Chandra Silori and Martin Greijmans
Contrary to what is often discussed on the surface, forest landscape restoration (FLR) is not simply about planting trees. And although global deforestation and forest degradation is a disturbing trend, capturing pessimistic thoughts in the form of doom-filled media titles, there are those who recognize our collective ability to address environmental, social and ecological challenges. That is why FLR has gained such traction; and this is why the forest community needs to provide insight on the additional benefits FLR provides us all, outside of simply planting trees. Let’s explore this more.
Firstly, it is important to note that there are certain global commitments that reflect a desire to address land and forest degradation:
FLR is in an integral position to assist in the realization of these global commitments and is promoted widely as one of the key solutions to restoring and increasing forest cover. The benefit of FLR, however, lies in its holistic approach to landscape management, thus creating holistic impacts. Not only does it address the challenges of climate change mitigation and adaptation, but it does so while also supporting forest dependent communities’ and indigenous peoples’ livelihoods and water security. This reinforces and strengthens sound management practices while simultaneously engaging in soil conservation and protection.
So, as previously stated, FLR goes way beyond simply planting trees:FLR is a dynamic and ongoing process that in its fullest sense restores the ecological functionality of the landscape, enhances the landscapes productivity and biodiversity, and consequently supports ecosystem services and promotes a system of multiple co-benefits. FLR accomplishes this by considering land management as a dialogue that includes a wide range of stakeholders who all have a direct interest in restoring functionality.
However, despite this diverse range of potential functionality, the focus of FLR has largely remained on the narrow and technical aspects of restoration. Other associated aspects, such as governance, participation of practitioners and other key stakeholders, the use of traditional knowledge by local communities and indigenous peoples, tenure security and associated challenges are yet to be fully understood. Therefore, when not considering and integrating these aspects sufficiently, the promises FLR holds may not be achieved.

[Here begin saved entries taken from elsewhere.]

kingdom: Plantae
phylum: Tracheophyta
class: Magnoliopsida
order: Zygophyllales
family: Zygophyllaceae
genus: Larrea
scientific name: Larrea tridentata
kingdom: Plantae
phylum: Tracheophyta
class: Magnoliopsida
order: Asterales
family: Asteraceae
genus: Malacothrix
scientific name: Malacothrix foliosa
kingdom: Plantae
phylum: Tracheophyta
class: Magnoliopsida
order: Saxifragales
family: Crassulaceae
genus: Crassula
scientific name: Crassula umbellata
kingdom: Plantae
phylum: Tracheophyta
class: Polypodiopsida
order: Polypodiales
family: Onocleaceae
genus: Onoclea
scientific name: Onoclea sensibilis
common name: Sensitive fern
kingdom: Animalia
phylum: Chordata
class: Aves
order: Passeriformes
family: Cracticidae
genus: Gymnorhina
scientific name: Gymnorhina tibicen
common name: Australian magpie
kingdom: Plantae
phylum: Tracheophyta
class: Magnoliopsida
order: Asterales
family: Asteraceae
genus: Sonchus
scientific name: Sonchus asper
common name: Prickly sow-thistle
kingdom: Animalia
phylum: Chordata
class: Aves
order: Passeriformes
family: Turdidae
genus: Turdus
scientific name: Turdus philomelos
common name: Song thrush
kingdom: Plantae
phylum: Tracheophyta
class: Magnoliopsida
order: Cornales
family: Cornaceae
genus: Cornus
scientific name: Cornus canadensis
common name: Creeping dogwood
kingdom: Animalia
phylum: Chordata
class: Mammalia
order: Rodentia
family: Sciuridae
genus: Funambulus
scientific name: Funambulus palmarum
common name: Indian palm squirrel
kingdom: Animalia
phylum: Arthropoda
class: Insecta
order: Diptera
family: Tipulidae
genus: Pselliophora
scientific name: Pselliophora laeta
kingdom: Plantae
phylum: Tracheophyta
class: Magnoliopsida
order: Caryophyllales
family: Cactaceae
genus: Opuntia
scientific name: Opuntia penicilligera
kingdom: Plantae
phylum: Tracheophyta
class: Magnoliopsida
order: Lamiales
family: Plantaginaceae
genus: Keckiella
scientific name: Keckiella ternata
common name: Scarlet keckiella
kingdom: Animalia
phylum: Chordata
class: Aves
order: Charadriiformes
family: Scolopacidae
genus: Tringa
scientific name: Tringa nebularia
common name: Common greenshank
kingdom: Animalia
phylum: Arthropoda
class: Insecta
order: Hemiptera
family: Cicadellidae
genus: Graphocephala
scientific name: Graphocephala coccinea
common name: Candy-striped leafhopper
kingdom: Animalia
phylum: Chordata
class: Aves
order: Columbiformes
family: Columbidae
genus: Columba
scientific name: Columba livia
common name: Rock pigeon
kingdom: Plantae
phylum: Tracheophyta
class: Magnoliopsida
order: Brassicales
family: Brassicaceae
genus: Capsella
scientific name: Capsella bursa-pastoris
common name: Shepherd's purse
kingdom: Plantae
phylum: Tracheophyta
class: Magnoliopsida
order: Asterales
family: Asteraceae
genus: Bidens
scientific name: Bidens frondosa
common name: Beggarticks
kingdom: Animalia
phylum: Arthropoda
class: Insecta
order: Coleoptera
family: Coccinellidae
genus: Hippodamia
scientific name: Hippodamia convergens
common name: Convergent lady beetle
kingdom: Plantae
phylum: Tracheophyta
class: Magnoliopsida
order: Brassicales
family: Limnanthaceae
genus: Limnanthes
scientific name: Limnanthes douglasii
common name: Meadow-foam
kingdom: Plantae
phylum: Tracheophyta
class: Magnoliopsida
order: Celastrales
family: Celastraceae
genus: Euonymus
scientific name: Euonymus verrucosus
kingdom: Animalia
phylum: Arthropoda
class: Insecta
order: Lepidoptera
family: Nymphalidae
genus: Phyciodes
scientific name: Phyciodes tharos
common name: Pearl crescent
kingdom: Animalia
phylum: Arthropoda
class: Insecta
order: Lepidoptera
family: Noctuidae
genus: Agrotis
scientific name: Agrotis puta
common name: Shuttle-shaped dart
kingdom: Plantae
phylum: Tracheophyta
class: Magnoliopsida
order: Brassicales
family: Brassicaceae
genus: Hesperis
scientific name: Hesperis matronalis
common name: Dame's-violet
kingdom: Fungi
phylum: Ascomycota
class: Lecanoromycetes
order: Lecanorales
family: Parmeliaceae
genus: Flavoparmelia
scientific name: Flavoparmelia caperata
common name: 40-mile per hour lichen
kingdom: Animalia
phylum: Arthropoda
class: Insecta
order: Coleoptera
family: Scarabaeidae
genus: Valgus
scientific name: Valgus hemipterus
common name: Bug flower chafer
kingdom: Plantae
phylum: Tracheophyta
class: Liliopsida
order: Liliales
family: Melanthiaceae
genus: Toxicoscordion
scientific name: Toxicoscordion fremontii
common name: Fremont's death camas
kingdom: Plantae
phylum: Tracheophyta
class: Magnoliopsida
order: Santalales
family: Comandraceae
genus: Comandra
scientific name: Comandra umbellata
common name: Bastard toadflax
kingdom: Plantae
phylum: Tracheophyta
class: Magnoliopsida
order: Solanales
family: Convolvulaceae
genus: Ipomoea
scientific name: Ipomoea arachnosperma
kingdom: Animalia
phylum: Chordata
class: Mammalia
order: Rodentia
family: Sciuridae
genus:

Understanding the potential impact, RECOFTC - The Center for People and Forests has taken a number of steps to mainstream FLR into its programmatic approach by considering all of FLR’s associated aspects. Besides organizing regional consultations that involved private sector actors in discussing FLR finance approaches in the ASEAN region, RECOFTC has also developed capacity support for an integrated FLR approach. RECOFTC realizes, however, that this is not enough and has recently sought out more effective means of implementing FLR. This is why the Center is about to initiate the ‘Production-Driven Forest Landscape Restoration through private sector-community partnership’, funded by the Federal Ministry for the Environment, Nature Conservation, and Nuclear Energy (BMU) of Germany, under the International Climate Initiative (IKI). The project will run for four years (May 2018-April 2022).
The overall goal of the project is to “Enhance climate change mitigation and adaptation potential of forests in Greater Mekong Subregion (GMS) countries through innovative and production-driven forest landscape restoration (FLR)”. The initiative, also termed as FLOURISH will address tenure rights and governance issues when striving for FLR. In so doing, the project will result in enhanced climate change mitigation, adaptation and biodiversity conservation in in selected forested landscapes in Lao PDR, Thailand and Viet Nam. FLOURISH is strategically aligned with national priorities and plans of the project focal countries, which will allow FLOURISH to continuously build on the experiences in the forest landscapes and stimulate for cross learning throughout all integrated actors in the GMS.
In one of its pilots, which aims to mitigate the impacts of climate change, FLOURISH is considering to support processes aimed at replacing conventional cooking fuel (LPG and fossil fuel) with forest biomass-based pellets. This replacement strategy aims to increase carbon storage through permanent tree cover through the strengthening of bamboo and wood products value chains,providing the incentives for sustainably managing forests. In terms of climate change adaptation, FLOURISH seeks to reduce forest fires by engaging local landscape communities in increasing their efficiency in the harvesting and commercialization of timber and non-timber forest products through community-private sector partnerships. Biodiversity conservation will FLOURISH as well by applying the FLR-approach, aimed at ensuring habitat contiguity of critical conservation areas in the three landscapes.
Overall, what stands out in FLOURISH is that its success will come from sustained community-private sector partnerships, while simultaneously addressing climate change, biodiversity and livelihoods interests.
FLOURISH is managed by RECOFTC with support from the following implementing partners: the International Network of Bamboo and Rattan (INBAR) based in Beijing, the Institute of International Forestry and Forest Products of Technische University Dresden (TUD) and Nan Community College (NCC) based in Thailand.